From the line that holds "List each element's" to the last line of the data, copy everything exactly; leave out all the rest.
**** Data records ****
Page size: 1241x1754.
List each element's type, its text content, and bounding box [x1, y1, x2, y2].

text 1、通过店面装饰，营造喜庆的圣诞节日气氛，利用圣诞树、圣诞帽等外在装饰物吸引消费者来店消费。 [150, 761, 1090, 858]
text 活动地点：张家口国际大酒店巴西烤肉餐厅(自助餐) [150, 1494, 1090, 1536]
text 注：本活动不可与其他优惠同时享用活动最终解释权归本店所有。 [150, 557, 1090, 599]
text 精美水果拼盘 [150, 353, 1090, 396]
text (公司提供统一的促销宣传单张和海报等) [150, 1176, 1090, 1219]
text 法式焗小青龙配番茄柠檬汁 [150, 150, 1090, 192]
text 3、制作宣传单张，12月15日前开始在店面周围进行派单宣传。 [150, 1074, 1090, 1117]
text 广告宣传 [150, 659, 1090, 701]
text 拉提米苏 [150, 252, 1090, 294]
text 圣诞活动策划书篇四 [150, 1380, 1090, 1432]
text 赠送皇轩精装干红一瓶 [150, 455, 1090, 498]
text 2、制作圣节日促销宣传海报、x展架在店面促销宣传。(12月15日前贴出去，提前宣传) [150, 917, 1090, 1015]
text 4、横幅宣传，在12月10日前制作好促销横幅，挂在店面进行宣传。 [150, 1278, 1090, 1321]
****
> _Reply_
List each element's type, its text content, and bounding box [x1, y1, x2, y2].

text 1、通过店面装饰，营造喜庆的圣诞节日气氛，利用圣诞树、圣诞帽等外在装饰物吸引消费者来店消费。 [150, 761, 1090, 858]
text 活动地点：张家口国际大酒店巴西烤肉餐厅(自助餐) [150, 1494, 1090, 1536]
text 注：本活动不可与其他优惠同时享用活动最终解释权归本店所有。 [150, 557, 1090, 599]
text 精美水果拼盘 [150, 353, 1090, 396]
text (公司提供统一的促销宣传单张和海报等) [150, 1176, 1090, 1219]
text 法式焗小青龙配番茄柠檬汁 [150, 150, 1090, 192]
text 3、制作宣传单张，12月15日前开始在店面周围进行派单宣传。 [150, 1074, 1090, 1117]
text 广告宣传 [150, 659, 1090, 701]
text 拉提米苏 [150, 252, 1090, 294]
text 圣诞活动策划书篇四 [150, 1380, 1090, 1432]
text 赠送皇轩精装干红一瓶 [150, 455, 1090, 498]
text 2、制作圣节日促销宣传海报、x展架在店面促销宣传。(12月15日前贴出去，提前宣传) [150, 917, 1090, 1015]
text 4、横幅宣传，在12月10日前制作好促销横幅，挂在店面进行宣传。 [150, 1278, 1090, 1321]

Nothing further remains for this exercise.